* **AIM OF THE EXERCISE**
Repeat the listing exactly. Pictures stay out of your copy.

* **SOURCE INFORMATION**
^^^^^^^^

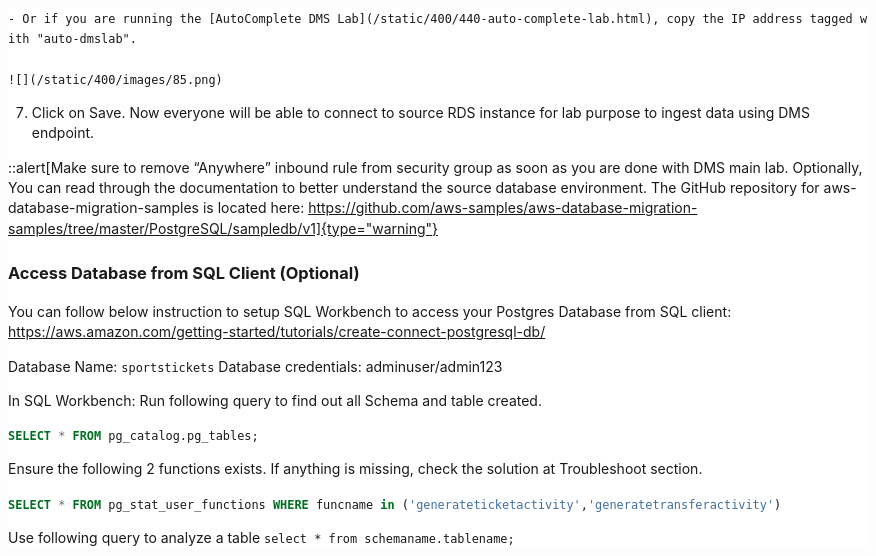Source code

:     - Or if you are running the [AutoComplete DMS Lab](/static/400/440-auto-complete-lab.html), copy the IP address tagged with "auto-dmslab".

    ![](/static/400/images/85.png)

7.  Click on Save. Now everyone will be able to connect to source RDS instance for lab purpose to ingest data using DMS endpoint.

::alert[Make sure to remove “Anywhere” inbound rule from security group as soon as you are done with DMS main lab. Optionally, You can read through the documentation to better understand the source database environment. The GitHub repository for aws-database-migration-samples is located here: https://github.com/aws-samples/aws-database-migration-samples/tree/master/PostgreSQL/sampledb/v1]{type="warning"}

### Access Database from SQL Client (Optional)

You can follow below instruction to setup SQL Workbench to access your Postgres Database from SQL client:
https://aws.amazon.com/getting-started/tutorials/create-connect-postgresql-db/

Database Name: `sportstickets`
Database credentials: adminuser/admin123

In SQL Workbench:
Run following query to find out all Schema and table created.
```sql
SELECT * FROM pg_catalog.pg_tables;
```

Ensure the following 2 functions exists. If anything is missing, check the solution at Troubleshoot section.
```sql
SELECT * FROM pg_stat_user_functions WHERE funcname in ('generateticketactivity','generatetransferactivity')
```
Use following query to analyze a table
`select * from schemaname.tablename;`
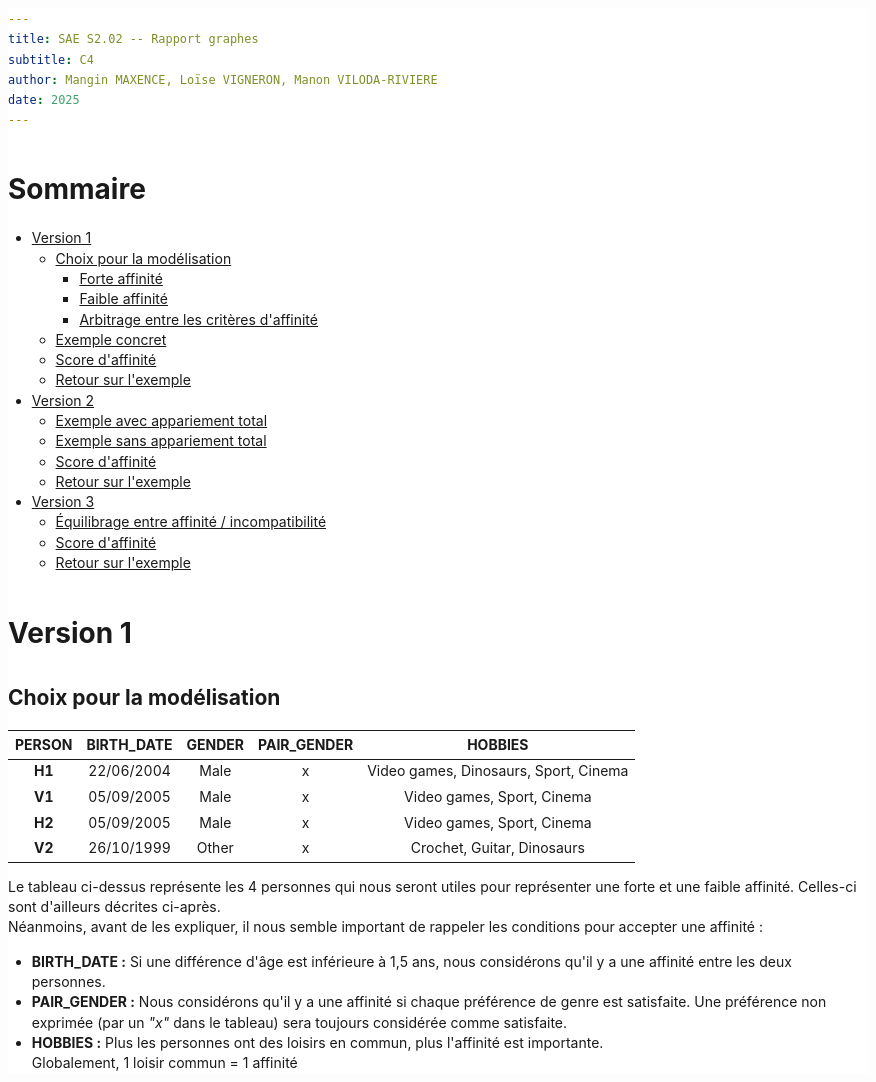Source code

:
 ```yaml
---
title: SAE S2.02 -- Rapport graphes
subtitle: C4
author: Mangin MAXENCE, Loïse VIGNERON, Manon VILODA-RIVIERE 
date: 2025
---
```


# Sommaire

* [Version 1](#version-1)
     * [Choix pour la modélisation](#choix-pour-la-modélisation)
       * [Forte affinité](#forte-affinité)
       * [Faible affinité](#faible-affinité)
       * [Arbitrage entre les critères d'affinité](#arbitrage-entre-les-critères-daffinité)
     * [Exemple concret](#exemple-complet)
     * [Score d'affinité](#score-daffinité)
     * [Retour sur l'exemple](#retour-sur-lexemple)
* [Version 2](#version-2)
     * [Exemple avec appariement total](#exemple-avec-appariement-total)
     * [Exemple sans appariement total](#exemple-sans-appariement-total)
     * [Score d'affinité](#score-daffinité-1)
     * [Retour sur l'exemple](#retour-sur-lexemple-1)
* [Version 3](#version-3)
     * [Équilibrage entre affinité / incompatibilité](#équilibrage-entre-affinité--incompatibilité)
     * [Score d'affinité](#score-daffinité-2)
     * [Retour sur l'exemple](#retour-sur-lexemple-2)

# Version 1

## Choix pour la modélisation

| PERSON | BIRTH_DATE | GENDER | PAIR_GENDER | HOBBIES |
| :------: |:------: | :------: | :-----------: | :-------: |
| **H1** | 22/06/2004 | Male | x | Video games, Dinosaurs, Sport, Cinema | 
| **V1** | 05/09/2005 | Male | x | Video games, Sport, Cinema | 
| **H2** | 05/09/2005 | Male | x | Video games, Sport, Cinema | 
| **V2** | 26/10/1999 | Other | x | Crochet, Guitar, Dinosaurs | 

Le tableau ci-dessus représente les 4 personnes qui nous seront utiles pour représenter une forte et une faible affinité. Celles-ci sont d'ailleurs décrites ci-après.  
Néanmoins, avant de les expliquer, il nous semble important de rappeler les conditions pour accepter une affinité :
   * **BIRTH_DATE :** Si une différence d'âge est inférieure à 1,5 ans, nous considérons qu'il y a une affinité entre les deux personnes. 
   * **PAIR_GENDER :** Nous considérons qu'il y a une affinité si chaque préférence de genre est satisfaite. Une préférence non exprimée (par un *"x"* dans le tableau) sera toujours considérée comme satisfaite. 
   * **HOBBIES :** Plus les personnes ont des loisirs en commun, plus l'affinité est importante.  
Globalement, 1 loisir commun = 1 affinité

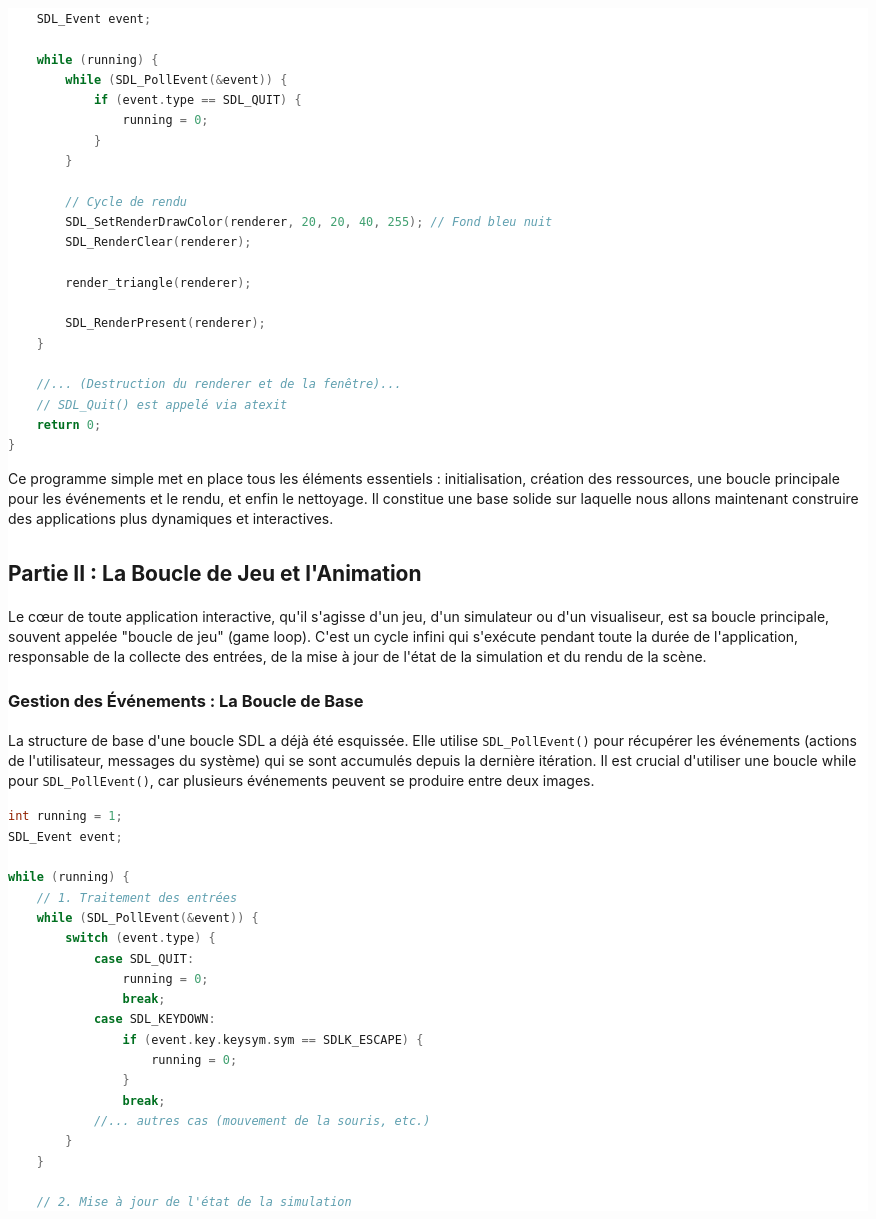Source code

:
 ```c
    SDL_Event event;

    while (running) {
        while (SDL_PollEvent(&event)) {
            if (event.type == SDL_QUIT) {
                running = 0;
            }
        }

        // Cycle de rendu
        SDL_SetRenderDrawColor(renderer, 20, 20, 40, 255); // Fond bleu nuit
        SDL_RenderClear(renderer);

        render_triangle(renderer);

        SDL_RenderPresent(renderer);
    }

    //... (Destruction du renderer et de la fenêtre)...
    // SDL_Quit() est appelé via atexit
    return 0;
}
```

Ce programme simple met en place tous les éléments essentiels : initialisation, création des ressources, une boucle principale pour les événements et le rendu, et enfin le nettoyage. Il constitue une base solide sur laquelle nous allons maintenant construire des applications plus dynamiques et interactives.

## Partie II : La Boucle de Jeu et l'Animation

Le cœur de toute application interactive, qu'il s'agisse d'un jeu, d'un simulateur ou d'un visualiseur, est sa boucle principale, souvent appelée "boucle de jeu" (game loop). C'est un cycle infini qui s'exécute pendant toute la durée de l'application, responsable de la collecte des entrées, de la mise à jour de l'état de la simulation et du rendu de la scène.

### Gestion des Événements : La Boucle de Base

La structure de base d'une boucle SDL a déjà été esquissée. Elle utilise `SDL_PollEvent()` pour récupérer les événements (actions de l'utilisateur, messages du système) qui se sont accumulés depuis la dernière itération. Il est crucial d'utiliser une boucle while pour `SDL_PollEvent()`, car plusieurs événements peuvent se produire entre deux images.

```c
int running = 1;
SDL_Event event;

while (running) {
    // 1. Traitement des entrées
    while (SDL_PollEvent(&event)) {
        switch (event.type) {
            case SDL_QUIT:
                running = 0;
                break;
            case SDL_KEYDOWN:
                if (event.key.keysym.sym == SDLK_ESCAPE) {
                    running = 0;
                }
                break;
            //... autres cas (mouvement de la souris, etc.)
        }
    }

    // 2. Mise à jour de l'état de la simulation
```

^^^^^^^^

* **TASK ANSWER**
Source code

:     - Or if you are running the [AutoComplete DMS Lab](/static/400/440-auto-complete-lab.html), copy the IP address tagged with "auto-dmslab".

    ![](/static/400/images/85.png)

7.  Click on Save. Now everyone will be able to connect to source RDS instance for lab purpose to ingest data using DMS endpoint.

::alert[Make sure to remove “Anywhere” inbound rule from security group as soon as you are done with DMS main lab. Optionally, You can read through the documentation to better understand the source database environment. The GitHub repository for aws-database-migration-samples is located here: https://github.com/aws-samples/aws-database-migration-samples/tree/master/PostgreSQL/sampledb/v1]{type="warning"}

### Access Database from SQL Client (Optional)

You can follow below instruction to setup SQL Workbench to access your Postgres Database from SQL client:
https://aws.amazon.com/getting-started/tutorials/create-connect-postgresql-db/

Database Name: `sportstickets`
Database credentials: adminuser/admin123

In SQL Workbench:
Run following query to find out all Schema and table created.
```sql
SELECT * FROM pg_catalog.pg_tables;
```

Ensure the following 2 functions exists. If anything is missing, check the solution at Troubleshoot section.
```sql
SELECT * FROM pg_stat_user_functions WHERE funcname in ('generateticketactivity','generatetransferactivity')
```
Use following query to analyze a table
`select * from schemaname.tablename;`
Source code

:
 ```yaml
---
title: SAE S2.02 -- Rapport graphes
subtitle: C4
author: Mangin MAXENCE, Loïse VIGNERON, Manon VILODA-RIVIERE 
date: 2025
---
```


# Sommaire

* [Version 1](#version-1)
     * [Choix pour la modélisation](#choix-pour-la-modélisation)
       * [Forte affinité](#forte-affinité)
       * [Faible affinité](#faible-affinité)
       * [Arbitrage entre les critères d'affinité](#arbitrage-entre-les-critères-daffinité)
     * [Exemple concret](#exemple-complet)
     * [Score d'affinité](#score-daffinité)
     * [Retour sur l'exemple](#retour-sur-lexemple)
* [Version 2](#version-2)
     * [Exemple avec appariement total](#exemple-avec-appariement-total)
     * [Exemple sans appariement total](#exemple-sans-appariement-total)
     * [Score d'affinité](#score-daffinité-1)
     * [Retour sur l'exemple](#retour-sur-lexemple-1)
* [Version 3](#version-3)
     * [Équilibrage entre affinité / incompatibilité](#équilibrage-entre-affinité--incompatibilité)
     * [Score d'affinité](#score-daffinité-2)
     * [Retour sur l'exemple](#retour-sur-lexemple-2)

# Version 1

## Choix pour la modélisation

| PERSON | BIRTH_DATE | GENDER | PAIR_GENDER | HOBBIES |
| :------: |:------: | :------: | :-----------: | :-------: |
| **H1** | 22/06/2004 | Male | x | Video games, Dinosaurs, Sport, Cinema | 
| **V1** | 05/09/2005 | Male | x | Video games, Sport, Cinema | 
| **H2** | 05/09/2005 | Male | x | Video games, Sport, Cinema | 
| **V2** | 26/10/1999 | Other | x | Crochet, Guitar, Dinosaurs | 

Le tableau ci-dessus représente les 4 personnes qui nous seront utiles pour représenter une forte et une faible affinité. Celles-ci sont d'ailleurs décrites ci-après.  
Néanmoins, avant de les expliquer, il nous semble important de rappeler les conditions pour accepter une affinité :
   * **BIRTH_DATE :** Si une différence d'âge est inférieure à 1,5 ans, nous considérons qu'il y a une affinité entre les deux personnes. 
   * **PAIR_GENDER :** Nous considérons qu'il y a une affinité si chaque préférence de genre est satisfaite. Une préférence non exprimée (par un *"x"* dans le tableau) sera toujours considérée comme satisfaite. 
   * **HOBBIES :** Plus les personnes ont des loisirs en commun, plus l'affinité est importante.  
Globalement, 1 loisir commun = 1 affinité

Source code

:
 ```c
    SDL_Event event;

    while (running) {
        while (SDL_PollEvent(&event)) {
            if (event.type == SDL_QUIT) {
                running = 0;
            }
        }

        // Cycle de rendu
        SDL_SetRenderDrawColor(renderer, 20, 20, 40, 255); // Fond bleu nuit
        SDL_RenderClear(renderer);

        render_triangle(renderer);

        SDL_RenderPresent(renderer);
    }

    //... (Destruction du renderer et de la fenêtre)...
    // SDL_Quit() est appelé via atexit
    return 0;
}
```

Ce programme simple met en place tous les éléments essentiels : initialisation, création des ressources, une boucle principale pour les événements et le rendu, et enfin le nettoyage. Il constitue une base solide sur laquelle nous allons maintenant construire des applications plus dynamiques et interactives.

## Partie II : La Boucle de Jeu et l'Animation

Le cœur de toute application interactive, qu'il s'agisse d'un jeu, d'un simulateur ou d'un visualiseur, est sa boucle principale, souvent appelée "boucle de jeu" (game loop). C'est un cycle infini qui s'exécute pendant toute la durée de l'application, responsable de la collecte des entrées, de la mise à jour de l'état de la simulation et du rendu de la scène.

### Gestion des Événements : La Boucle de Base

La structure de base d'une boucle SDL a déjà été esquissée. Elle utilise `SDL_PollEvent()` pour récupérer les événements (actions de l'utilisateur, messages du système) qui se sont accumulés depuis la dernière itération. Il est crucial d'utiliser une boucle while pour `SDL_PollEvent()`, car plusieurs événements peuvent se produire entre deux images.

```c
int running = 1;
SDL_Event event;

while (running) {
    // 1. Traitement des entrées
    while (SDL_PollEvent(&event)) {
        switch (event.type) {
            case SDL_QUIT:
                running = 0;
                break;
            case SDL_KEYDOWN:
                if (event.key.keysym.sym == SDLK_ESCAPE) {
                    running = 0;
                }
                break;
            //... autres cas (mouvement de la souris, etc.)
        }
    }

    // 2. Mise à jour de l'état de la simulation
```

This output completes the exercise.